Where did it go? Sheer dry air blowing it apart. Maybe one to two inches of rain. Maybe just along the immediate coast.

But watch this. Kind of skirts the coast like this. So essentially they were prepared. They were ready. But just too much dry air and sheer got into this thing.

BLACKWELL: All right. Alexandra Steele, we're going to see if it continues in the weekend. Hopefully people there in Pensacola.

STEELE: Yes, certainly will.

HARLOW: Thank you.

All right. The United States snatches the top al Qaeda operative off the streets in Tripoli, in Libya in broad daylight. Now Libya is demanding an explanation from Washington, calling his seizure a kidnapping. We'll dig in, ahead.


HARLOW: Good morning, everyone. I'm Poppy Harlow.

BLACKWELL: I'm Victor Blackwell. It is good to have you with us this Sunday.

Here are five things you need to know for your NEW DAY.

Number one: Libya says the U.S., it's got to explain. This come after U.S. forces captured a key al Qaeda leader. Abu Anas al Libi was seized in Tripoli. The U.S. wants him to stand trial for his role in the 1998 bombings of the U.S. embassies in East Africa.

Libya's interim government calls al Libi's capture a kidnapping. And the Pentagon says he was lawfully detained under the law of war.

Now, a Navy SEAL team also stormed a villa in Somalia. This happened in southern Somalia. Members of the al Qaeda terror group al-Shabaab, they stay there. Now, the group says that one of its members was killed. U.S. official says no SEAL team members were hurt despite coming under fire. HARLOW: Number two, President Obama says the federal government could reopen immediately if House Speaker John Boehner would allow it. The president told the "Associated Press" he thinks there is enough bipartisan support to pass a clean budget bill. Tea Party Republicans insist on linking government spending to Obamacare changes.

BLACKWELL: Number three is in New York. Two bikers accused of beating an SUV driver in New York have been charged. Police say Robert Simms, the man here, stomped the driver's head and body.

He is charged with attempted assault, gang assault and criminal possession of a weapon. Another suspect is Reginald Chance. He's seen smashing up the window with his helmet. You've seen this video. He also faces assault charges.

HARLOW: Number four, a zoo worker in Oklahoma is recovering this morning after being mauled by a tiger. Doctors were able to save the woman's arm. Zoo officials say she broke the rules by sticking her hand through a hole in the tiger's cage. They said the 14-year-old tiger will not be euthanized.

BLACKWELL: And Miley Cyrus she was up late hosting "Saturday Night Live." She is number five. The pop star did not shy away from poking a little fun at her provocative VMA performance.


MILEY CYRUS, SINGER: You walk out there like that they're going to put you in prison like that guy.



BLACKWELL: I know. That makes me laugh. Ok so the 20-year-old singer also -- she ripped congressional Republicans for their part in shutting down the federal government. Miley even played a sexy Congresswoman Michelle Bachmann with the dancing -- you see him there to the left there a dancing John Boehner by her side.
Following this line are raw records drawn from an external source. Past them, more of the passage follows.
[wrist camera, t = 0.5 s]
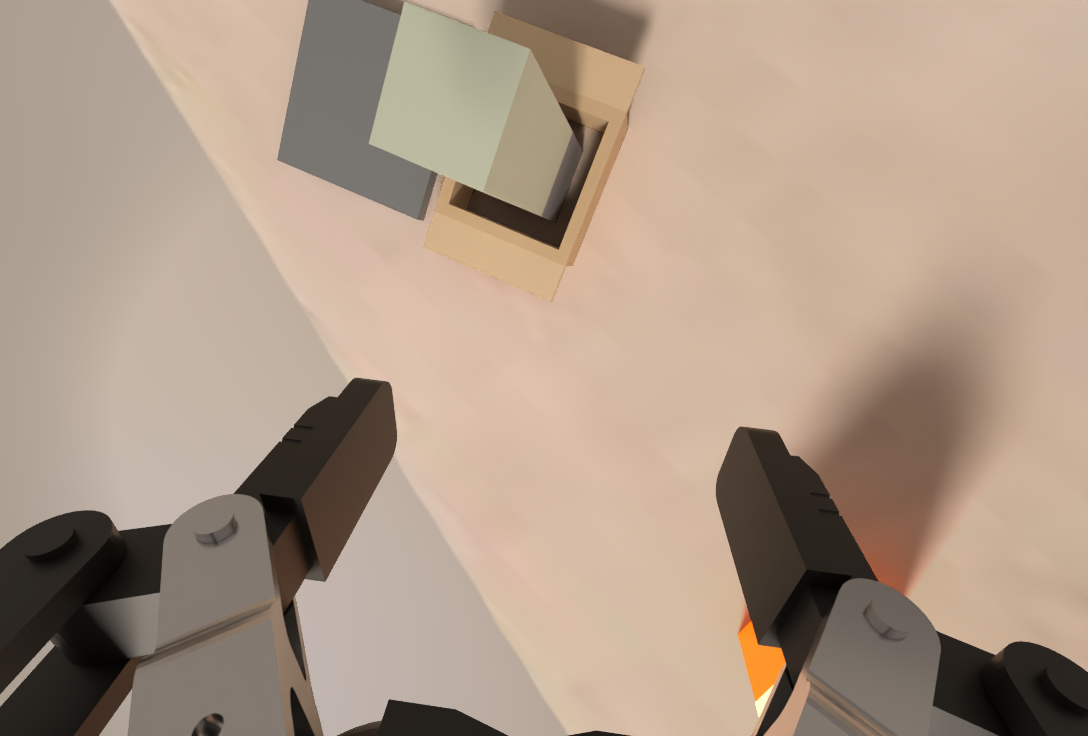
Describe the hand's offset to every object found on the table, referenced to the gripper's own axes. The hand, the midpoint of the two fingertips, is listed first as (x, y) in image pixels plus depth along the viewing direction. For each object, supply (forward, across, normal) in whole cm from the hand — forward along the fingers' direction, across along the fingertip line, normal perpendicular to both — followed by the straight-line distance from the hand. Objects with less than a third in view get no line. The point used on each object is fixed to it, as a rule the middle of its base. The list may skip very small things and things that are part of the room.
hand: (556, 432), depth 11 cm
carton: (+26, +4, -1) cm, 26 cm away
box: (+26, +4, -1) cm, 26 cm away
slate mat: (+29, +16, -4) cm, 33 cm away
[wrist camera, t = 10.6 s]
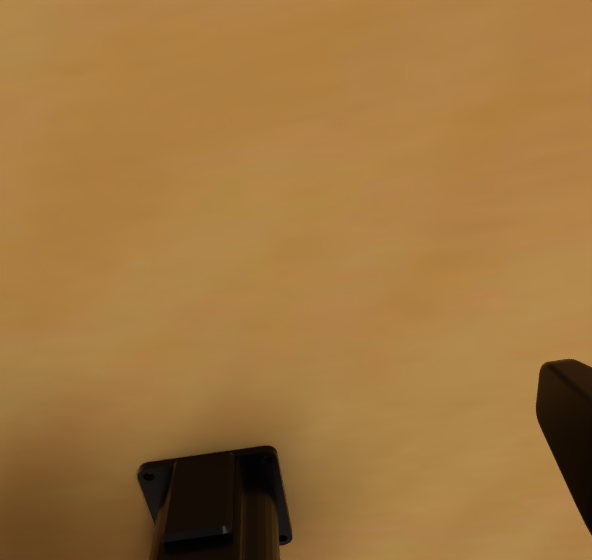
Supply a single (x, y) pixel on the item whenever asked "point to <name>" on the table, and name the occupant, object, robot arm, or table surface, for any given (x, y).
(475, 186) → the table surface
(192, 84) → the table surface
HARLOW: That was a little levity last night.


HARLOW: Along with breaking news that was happening at the same time in America's war on terror.

BLACKWELL: Yes. A big get for the war on terror and for the U.S. -- we're learning more about the capture of this man, al Qaeda operative Abu Anas al Libi. A source tells CNN he was detained while leaving his house for morning prayers in Tripoli Libya. And we spoke with a former colleague of al Libi -- of the al Libi family. His name is was Noman Benotman, it was earlier this morning. Listen to this.

(BEGIN VIDEO CLIP) NOMAN BENOTMAN, PRESIDENT QUILLAM FOUNDATION: I think a special unit there, I think about ten people -- not ten people with three cars I believe, you know, they were waiting for him. And they just snatched him I think within like a few seconds. You know even he failed to reach for his gun. And his wife, she saw, you know, I think part of the incident. And then they just disappeared and they left no, like, evidence there -- as if nothing happened there.


BLACKWELL: Now he calls it a ten out of ten on how it was executed. The Pentagon says senior al Qaeda leader operative Abu Anas al Libi is now being held in a secure location outside of Libya.

HARLOW: And some new developments on this story. This morning the Libyan interim government is demanding an explanation from the United States. It is calling the capture a kidnapping and it is also saying that its own citizens should be tried in Libya. So let's break this down all with two key experts.

Let's bring in CNN senior international correspondent Nic Robertson he's in London; also joining us CNN national security analyst Peter Bergen who joins us from Washington.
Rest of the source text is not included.